BEGIN Records to use
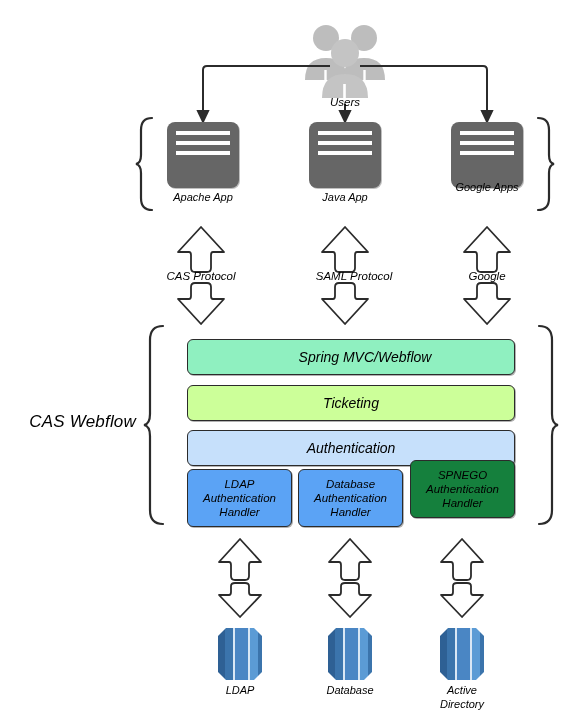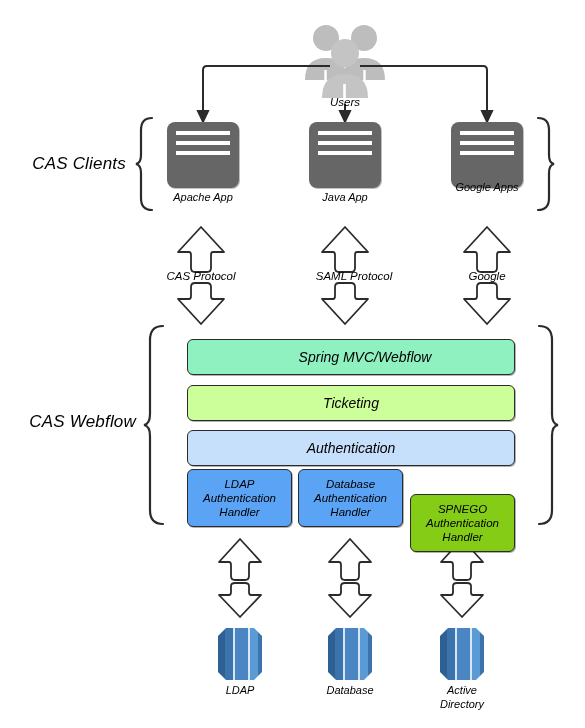--- a/index.html
+++ b/index.html
@@ -263,21 +263,20 @@
         <rect x="457" y="626" width="13" height="58" fill="#4A86C4"></rect>
         <rect x="470" y="626" width="2" height="58" fill="#D9E7F5"></rect>
         <rect x="472" y="626" width="8" height="58" fill="#5B9BD5"></rect>
         <rect x="480" y="626" width="7" height="58" fill="#3B74AC"></rect>
       </g>
     </g>
   </svg>
 
   <div class="abs users-label" style="left:305px; top:96px; width:80px;">Users</div>
 
-  <div class="abs group-label" style="left:0px; top:154px; width:126px;">CAS Clients</div>
 
   <div class="abs group-label" style="left:0px; top:412px; width:136px;">CAS Webflow</div>
 
   <div class="client-box" style="left:167px; top:122px;">
     <div class="client-bars">
       <i></i>
         <i></i>
         <i></i>
     </div>
   </div>
@@ -322,21 +321,21 @@
       <div>Handler</div>
     </div>
   </div>
   <div class="handler" style="left:298px; top:469px; background:#5BA3F5;">
     <div>
       <div>Database</div>
       <div>Authentication</div>
       <div>Handler</div>
     </div>
   </div>
-  <div class="handler" style="left:410px; top:494px; background:#84cc16;">
+  <div class="handler" style="left:410px; top:460px; background:#15803d;">
     <div>
       <div>SPNEGO</div>
       <div>Authentication</div>
       <div>Handler</div>
     </div>
   </div>
 
   <div class="abs node-label" style="left:190px; top:684px; width:100px;">LDAP</div>
   <div class="abs node-label" style="left:300px; top:684px; width:100px;">Database</div>
   <div class="abs node-label" style="left:412px; top:684px; width:100px;">Active</div>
END Records to use
- [Problem description]: The answer is every line in the data where the word "rect" appears.

- [The answer]:
         <rect x="457" y="626" width="13" height="58" fill="#4A86C4"></rect>
         <rect x="470" y="626" width="2" height="58" fill="#D9E7F5"></rect>
         <rect x="472" y="626" width="8" height="58" fill="#5B9BD5"></rect>
         <rect x="480" y="626" width="7" height="58" fill="#3B74AC"></rect>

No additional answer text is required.